- GIVEN PASSAGE:

Begin

It is argued by counsel for defendant in.error that the evidence shows the whole scheme and purpose of plaintiffs in error was to defraud any person whom they could induce to trust them. This is a misconception of the force and effect of the testimony. The proof shows that the business of the Merchants’ Credit Guide Company was the collection of claims due their subscribers and ascertaining and reporting the financial condition of business men and others when so requested by their subscribers. That the methods employed by said company were not considered disreputable, fraudulent or unlawful is evidenced by the fact that the proof shows, as we have before said, their subscribers embraced a large number of the leading business concerns in Chicago and other cities. The proof further shows said company had about seven hundred subscribers. The subscription prices ranged from $25 up to $100 per year, and some of them had been renewed a number of times. The business had been carried on in the same manner ever since 1896, and there is an utter absence of evidence that its object and purpose was to defraud. If the plaintiffs in error did, as contended, induce Kitzeman to pay $500 for stock in the corporation under a verbal agreement to return his money and take the stock back if he left their employment, when the written agreement signed by Kitzeman, and which he does not pretend he did not read carefully and understand, exempts plaintiffs in error from such duty, we think this insufficient to bring the act within the confidence game.
The cases of Maxwell v. People, 158 Ill. 248, DuBois v. People, 200 id. 157, Hughes v. People, 223 id. 417, and Chilson v. People, 224 id. 535, are essentially different in all their material facts from the case at bar. In those cases the parties convicted under indictments charging them with obtaining money by means of the confidence game were not engaged in any legitimate business having any connection with the acts which resulted in their indictment and conviction, but the only business in which the evidence shows the defendants in those cases were engaged was deceiving innocent and unsuspecting persons and obtaining money from them by devices and tricks that left no room for doubt as to the criminal character of the acts and were within the definition of the confidence game. In'this case it is not testified by Kitzeman that either of plaintiffs in error represented to him that the stock purchased would be a valuable investment on account of it paying dividends or of its probable future increase in value. Kitzeman testified Dorr told him the corporation was not selling stock, except a certain amount that had been set aside for persons employed as district managers, and that the purpose of selling this stock to them was to insure them giving the business their best efforts. He says he does not remember whether Dorr said anything about dividends on the stock, while Dorr testifies he told him no dividends had ever been paid thereon. Kitzeman was an educated, intelligent man, had lived in Chicago many years, and had had a very considerable experience in business affairs with and for important business concerns in said city. He believed the plan of the Merchants’ Credit Guide Company was a good one and that employment by it would be profitable, but the evidence does not show this belief was induced by false representations of plaintiffs in error. In addition to Dorr explaining it fully to him, Kitzeman investigated it among the subscribers to the system. It is true that, apparently through no fault of Kitzeman or plaintiffs in error, he failed to make the business a success in the territory assigned to him, but there is an absence of evidence to show that he was induced to part with the certified check by acts intended to be embraced within the 98th section of the Criminal Code.

End

- SUPPLIED INFORMATION:
Begin

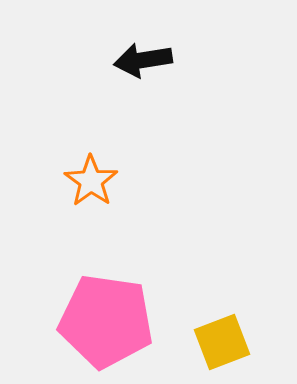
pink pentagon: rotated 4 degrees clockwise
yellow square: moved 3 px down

End

- SET TASKS:
(a) List every case the opinion cites by name, with its citation.
(b) Answer these from the opinion:
(i) About how many subscribers did the Merchants' Credit Guide Company have?
(ii) Since what year had the business been carried on in the same manner?
(iii) How much did Kitzeman pay for stock in the corporation?
(c) Translate this sentence from the opinion into Spanish: "The proof further shows said company had about seven hundred subscribers."
The material has no connection to the opinion above.

- RESPONSE LIST:
(a)
Maxwell v. People, 158 Ill. 248
DuBois v. People, 200 id. 157
Hughes v. People, 223 id. 417
Chilson v. People, 224 id. 535

(b)
(i) About seven hundred.
(ii) 1896.
(iii) $500.

(c) La prueba demuestra además que dicha compañía tenía unos setecientos suscriptores.